Citrini report shows us that we need smarter economists and investors urgently


This is the report that wiped out $200B of market cap the following day. https://www.citriniresearch.com/p/2028gic

First – I don’t blame the authors one bit. They painted a scenario – they didn’t predict that’s what will happen. CEOs of the frontier labs and hyperscalers have all painted their scenarios and we were all cool with that. So why not this one and more like it?

Second – I absolutely blame economists and professional investors for being stuck in the past. They have been lazy doing just the first order impact analysis of AI ( picks and shovels will be of great demand in a gold rush so buy Nvidia stock ). That doesn’t even justify their plane tickets to go to Davos and pontificate on AI annually at WEF. Their lack of rigor in their field is what I attribute the current volatility to the most.

I am just an engineer who plays with AI. I have some experience running parts of the P&L for larger companies. I am not an economist by any stretch of imagination. I am going to jot down my thoughts on the scenario painted by the report mostly so that I can come back in 2028 and read about it. So please take it for what it is worth.

As always, these are just my personal opinions.

I will start with the conclusion and explain why I think so across a few bullets. I think the chance of the economy crashing in 2028 because of AI is completely improbable.

Here are 6 reasons why

  1. History has always rhymed – every single technology shift in the market has led to more employment and the kind of roles it creates were not known when the tech first came around. That has been the case for Steam engines to ATM to internet.
  2. There will be a market driven spending brake. If there are no people to buy products, there won’t be runaway AI investment either.

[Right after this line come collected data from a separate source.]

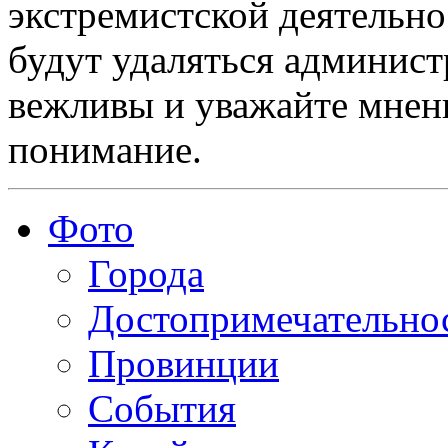
экстремистской деятельн
будут удаляться админист
вежливы и уважайте мнени
понимание.
Фото
Города
Достопримечательно
Провинции
События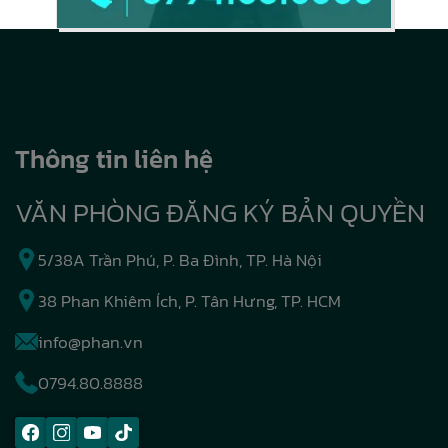
Thông tin liên hệ
VĂN PHÒNG ĐĂNG KÝ BẢN QUYỀN
5/38A Trần Phú, P. Ba Đình, TP. Hà Nội
38 Phan Khiêm Ích, P. Tân Hưng, TP. HCM
info@phan.vn
0794.80.8888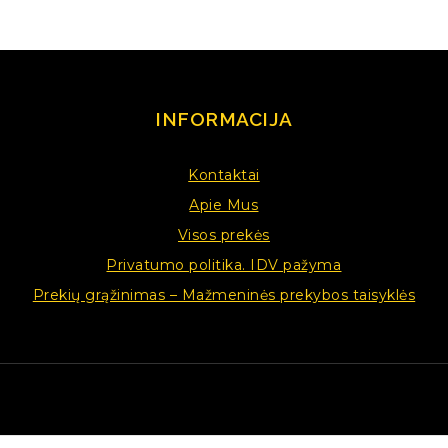
INFORMACIJA
Kontaktai
Apie Mus
Visos prekės
Privatumo politika. IDV pažyma
Prekių grąžinimas – Mažmeninės prekybos taisyklės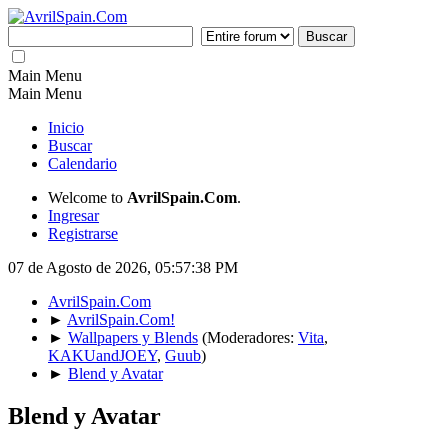
Main Menu
Main Menu
Inicio
Buscar
Calendario
Welcome to
AvrilSpain.Com
.
Ingresar
Registrarse
07 de Agosto de 2026, 05:57:38 PM
AvrilSpain.Com
►
AvrilSpain.Com!
►
Wallpapers y Blends
(Moderadores:
Vita
,
KAKUandJOEY
,
Guub
)
►
Blend y Avatar
Blend y Avatar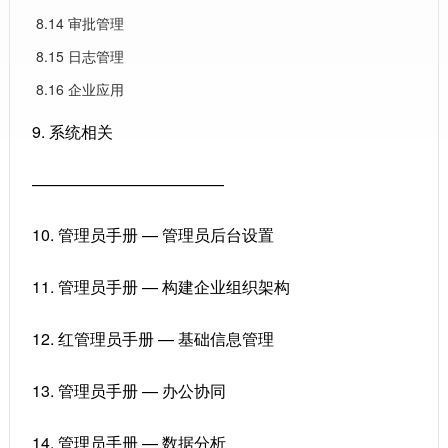
8.14 审批管理
8.15 日志管理
8.16 企业应用
9. 系统相关
————————————
10. 管理员手册 — 管理员后台设置
11. 管理员手册 — 构建企业组织架构
12. 红管理员手册 — 基础信息管理
13. 管理员手册 — 办公协同
14. 管理员手册 — 数据分析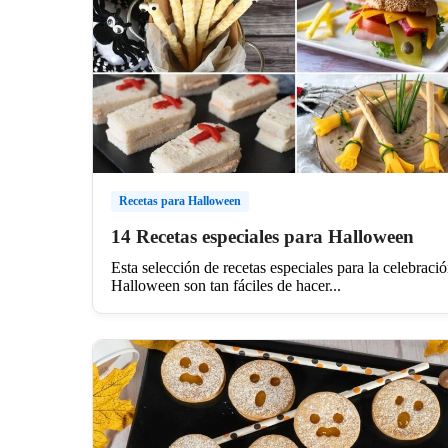
Recetas para Halloween
14 Recetas especiales para Halloween
Esta selección de recetas especiales para la celebraci
Halloween son tan fáciles de hacer...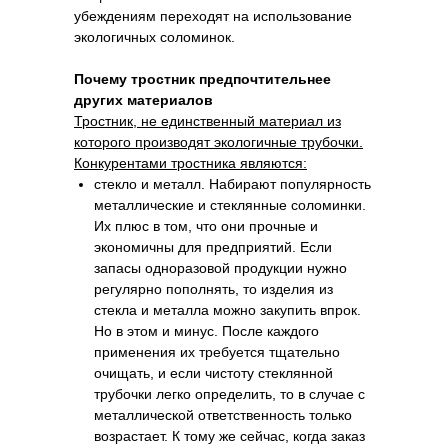
убеждениям переходят на использование
экологичных соломинок.
Почему тростник предпочтительнее
других материалов
Тростник, не единственный материал из
которого производят экологичные трубочки.
Конкурентами тростника являются:
стекло и металл. Набирают популярность
металлические и стеклянные соломинки.
Их плюс в том, что они прочные и
экономичны для предприятий. Если
запасы одноразовой продукции нужно
регулярно пополнять, то изделия из
стекла и металла можно закупить впрок.
Но в этом и минус. После каждого
применения их требуется тщательно
очищать, и если чистоту стеклянной
трубочки легко определить, то в случае с
металлической ответственность только
возрастает. К тому же сейчас, когда заказ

This idea of firing people and investing in AI is not an endless loop like the report says – there is no economic logic that supports it.
  3. If and when AI makes everything from food and housing to sneakers cheaper – workers won’t need to make as much money to keep their current standards of living. A four day workweek is a likely outcome in 2028 than economic collapse
  4. Just look at public cloud adoption in large companies to get a hint on how regulations and bureaucracy slows down tech by decades. On top of that there are labor unions, courts etc as well that will cause further friction that slows down adoption. The talk on AI is miles ahead today compared to the walk of AI. The layoffs we see are largely from past over hiring – not because AI has taken over jobs yet. It’s just a convenient excuse for companies to shed cost now.
  5. White collar workers – not all but many – have access to capital market directly or through their 401(k), IRA etc. The wages they might lose in the doomsday scenario will easily be offset by the capital appreciation they get from Nvidia etc booming if the scenario indeed plays out with the Ghost GDP. Cash is fungible – doesn’t matter a lot which way we earn it . It matters for tax etc but you get the point
  6. How likely is financial contagion? If it’s Amex and visa getting disrupted by AI agents who prefer solana blockchain – there are plenty of regulations around KYC/AML that make it happen. Mortgage crisis is a real potential in my mind – it can only be partially offset by the access to capital market that some of the mortgage holders have. But because of the spending brake I discussed above – I don’t see a full blown disaster

So back to who is to blame for this volatility.

Economists need to change their 20th century ways of thinking and start modeling the future. I would like to think the good ones have already started and perhaps just were late in starting. It makes me wonder if economics education model itself needs urgent change. The world we live in is moving so fast and picking up speed that we can no longer just be happy with first order impacts modeled.

Same goes for professional investors. You are playing with the money of people who trust your knowledge and competency. If one doomsday scenario paper is enough to spook you to act this way – you need to reevaluate your investment thesis from first principles

AI may or may not change the economy drastically – but I sure hope it does change the practice of economics and professional investing for the better.